C. Vaglio-Gaudard, O. Leray, A. C. Colombier, O. Gueton, J. P. Hudelot, M. Valentini, J. Di Salvo, A. Gruel, J. C. Klein, A. Roche, D. Beretz, B. Geslot, J. M. Girard, C. Jammes, P. Sireta
Nuclear Science and Engineering | Volume 175 | Number 3 | November 2013 | Pages 318-328
Technical Paper | doi.org/10.13182/NSE12-67
Articles are hosted by Taylor and Francis Online.
A new experimental program, named AMMON, was performed between late 2010 and early 2013 in the EOLE zero-power experimental reactor at CEA Cadarache. It is dedicated to the analysis of the neutron and photon physics of the Jules Horowitz Reactor (JHR), the next international materials testing reactor under construction in France. The objective of the program is to provide measurement data for the experimental validation of the calculation tools developed for the JHR design and safety studies.
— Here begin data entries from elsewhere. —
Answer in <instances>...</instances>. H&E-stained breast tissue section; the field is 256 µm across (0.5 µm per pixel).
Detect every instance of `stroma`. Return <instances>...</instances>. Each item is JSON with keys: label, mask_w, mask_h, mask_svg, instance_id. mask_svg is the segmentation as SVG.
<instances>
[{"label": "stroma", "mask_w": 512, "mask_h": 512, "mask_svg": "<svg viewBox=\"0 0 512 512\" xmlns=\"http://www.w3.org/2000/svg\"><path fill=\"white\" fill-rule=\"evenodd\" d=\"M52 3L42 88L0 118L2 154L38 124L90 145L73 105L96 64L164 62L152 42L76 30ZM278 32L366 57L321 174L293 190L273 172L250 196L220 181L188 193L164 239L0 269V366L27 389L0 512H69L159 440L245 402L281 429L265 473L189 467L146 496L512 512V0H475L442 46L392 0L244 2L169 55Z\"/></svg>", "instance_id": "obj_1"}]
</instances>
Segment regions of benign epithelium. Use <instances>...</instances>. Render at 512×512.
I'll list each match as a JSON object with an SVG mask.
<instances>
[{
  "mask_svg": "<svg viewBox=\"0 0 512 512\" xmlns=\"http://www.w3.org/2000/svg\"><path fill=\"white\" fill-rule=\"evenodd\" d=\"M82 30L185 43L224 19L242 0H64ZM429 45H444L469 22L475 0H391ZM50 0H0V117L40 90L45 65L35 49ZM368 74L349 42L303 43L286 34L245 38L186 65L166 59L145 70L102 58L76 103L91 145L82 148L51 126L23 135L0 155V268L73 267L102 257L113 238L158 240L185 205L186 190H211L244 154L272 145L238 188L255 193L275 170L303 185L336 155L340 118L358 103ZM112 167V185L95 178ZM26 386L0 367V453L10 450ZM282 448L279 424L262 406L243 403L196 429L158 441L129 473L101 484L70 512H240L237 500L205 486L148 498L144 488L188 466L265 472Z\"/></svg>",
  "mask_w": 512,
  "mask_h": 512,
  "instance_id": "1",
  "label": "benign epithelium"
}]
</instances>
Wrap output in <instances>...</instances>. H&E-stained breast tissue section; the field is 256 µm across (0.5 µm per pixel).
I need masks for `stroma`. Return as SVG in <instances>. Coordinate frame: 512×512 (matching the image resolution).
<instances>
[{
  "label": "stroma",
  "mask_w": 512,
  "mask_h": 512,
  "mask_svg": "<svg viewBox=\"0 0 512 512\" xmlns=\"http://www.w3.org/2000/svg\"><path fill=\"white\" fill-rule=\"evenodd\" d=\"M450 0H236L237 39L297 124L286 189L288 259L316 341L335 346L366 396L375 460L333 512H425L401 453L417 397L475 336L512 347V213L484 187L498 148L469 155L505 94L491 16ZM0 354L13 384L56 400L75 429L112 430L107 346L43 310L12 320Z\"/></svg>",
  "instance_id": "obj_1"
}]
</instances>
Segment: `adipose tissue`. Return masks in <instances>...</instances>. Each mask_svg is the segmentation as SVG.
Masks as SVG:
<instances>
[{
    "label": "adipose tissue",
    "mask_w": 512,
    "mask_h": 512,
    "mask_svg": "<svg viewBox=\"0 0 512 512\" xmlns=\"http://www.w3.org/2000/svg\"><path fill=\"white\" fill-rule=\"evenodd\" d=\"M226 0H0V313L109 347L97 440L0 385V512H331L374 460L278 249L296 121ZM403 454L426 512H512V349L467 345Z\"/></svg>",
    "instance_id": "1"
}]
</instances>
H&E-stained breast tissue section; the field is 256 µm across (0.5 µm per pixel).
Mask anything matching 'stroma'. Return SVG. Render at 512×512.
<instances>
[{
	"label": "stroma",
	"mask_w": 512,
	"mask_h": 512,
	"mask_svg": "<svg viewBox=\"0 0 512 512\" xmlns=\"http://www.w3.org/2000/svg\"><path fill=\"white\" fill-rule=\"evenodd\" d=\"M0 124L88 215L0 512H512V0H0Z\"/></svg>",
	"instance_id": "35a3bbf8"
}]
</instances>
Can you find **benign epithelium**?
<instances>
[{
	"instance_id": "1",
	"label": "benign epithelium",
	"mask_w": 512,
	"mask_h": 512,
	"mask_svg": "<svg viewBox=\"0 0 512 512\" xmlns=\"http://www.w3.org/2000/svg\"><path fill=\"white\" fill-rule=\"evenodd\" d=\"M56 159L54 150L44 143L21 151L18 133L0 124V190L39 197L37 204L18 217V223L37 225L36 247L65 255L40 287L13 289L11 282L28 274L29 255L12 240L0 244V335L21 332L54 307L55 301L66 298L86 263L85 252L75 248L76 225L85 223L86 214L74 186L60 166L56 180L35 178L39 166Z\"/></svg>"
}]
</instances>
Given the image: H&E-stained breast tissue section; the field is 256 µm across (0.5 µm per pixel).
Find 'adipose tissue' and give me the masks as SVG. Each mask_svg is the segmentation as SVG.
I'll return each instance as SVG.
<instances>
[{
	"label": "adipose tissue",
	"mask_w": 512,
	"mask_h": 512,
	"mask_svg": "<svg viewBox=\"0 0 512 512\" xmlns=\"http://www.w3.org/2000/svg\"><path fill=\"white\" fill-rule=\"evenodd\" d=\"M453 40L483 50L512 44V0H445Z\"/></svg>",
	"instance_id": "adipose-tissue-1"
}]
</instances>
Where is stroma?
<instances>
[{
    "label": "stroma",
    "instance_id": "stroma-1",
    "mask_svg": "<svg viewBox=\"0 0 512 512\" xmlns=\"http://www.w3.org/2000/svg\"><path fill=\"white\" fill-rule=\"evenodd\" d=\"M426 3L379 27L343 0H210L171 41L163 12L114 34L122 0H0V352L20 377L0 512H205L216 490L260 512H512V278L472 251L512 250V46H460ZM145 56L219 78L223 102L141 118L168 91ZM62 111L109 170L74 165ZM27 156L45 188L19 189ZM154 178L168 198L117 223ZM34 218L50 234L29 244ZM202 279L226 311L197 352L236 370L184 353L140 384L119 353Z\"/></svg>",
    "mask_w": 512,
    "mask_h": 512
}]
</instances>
The first core configuration, the so-called reference configuration, was loaded in 2012; it consisted of an experimental zone of seven JHR assemblies with U3Si2-Al, 27% 235U enriched fuel curved plates surrounded by a driver zone with 622 standard pressurized water reactor uranium oxide fuel pins. It has been instrumented and studied throughout the first year of the experimental program.The final analysis of the AMMON/REF neutron measurements is presented in this paper. It is based on calculations performed with the three-dimensional reference Monte Carlo TRIPOLI-4.7 code and the JEFF3.1.1 European library. The comparison between calculation and experiment makes it possible to calibrate the bias due to nuclear data on the calculated neutron parameters. It highlights good agreement between calculation and experiment concerning reactivity, power distribution in the experimental zone, fuel plate conversion ratios, and core kinetics parameters. The reactivity prediction is very satisfactory, despite the presence of a large aluminum quantity in the core: calculation-to-experiment comparison (C - E) = + 365 ± 334 pcm (1). For the other neutron parameters (assembly power distribution, plate conversion ratios, and kinetics parameters), the (C - E)/E discrepancies are within the experimental uncertainty (2).